Segment Start: Input data
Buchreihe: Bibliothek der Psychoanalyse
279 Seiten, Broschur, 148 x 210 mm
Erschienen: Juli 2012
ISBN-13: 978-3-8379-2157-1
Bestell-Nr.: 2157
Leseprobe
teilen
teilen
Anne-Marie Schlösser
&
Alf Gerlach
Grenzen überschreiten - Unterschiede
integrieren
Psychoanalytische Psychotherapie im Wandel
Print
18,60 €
Segment End: Input data
Problem statement:
Substitute "Hardcover" for "Broschur" in the items, starting with the first line and going on through the line with "integrieren", and give those lines again with nothing else changed.

Task answer:
Buchreihe: Bibliothek der Psychoanalyse
279 Seiten, Hardcover, 148 x 210 mm
Erschienen: Juli 2012
ISBN-13: 978-3-8379-2157-1
Bestell-Nr.: 2157
Leseprobe
teilen
teilen
Anne-Marie Schlösser
&
Alf Gerlach
Grenzen überschreiten - Unterschiede
integrieren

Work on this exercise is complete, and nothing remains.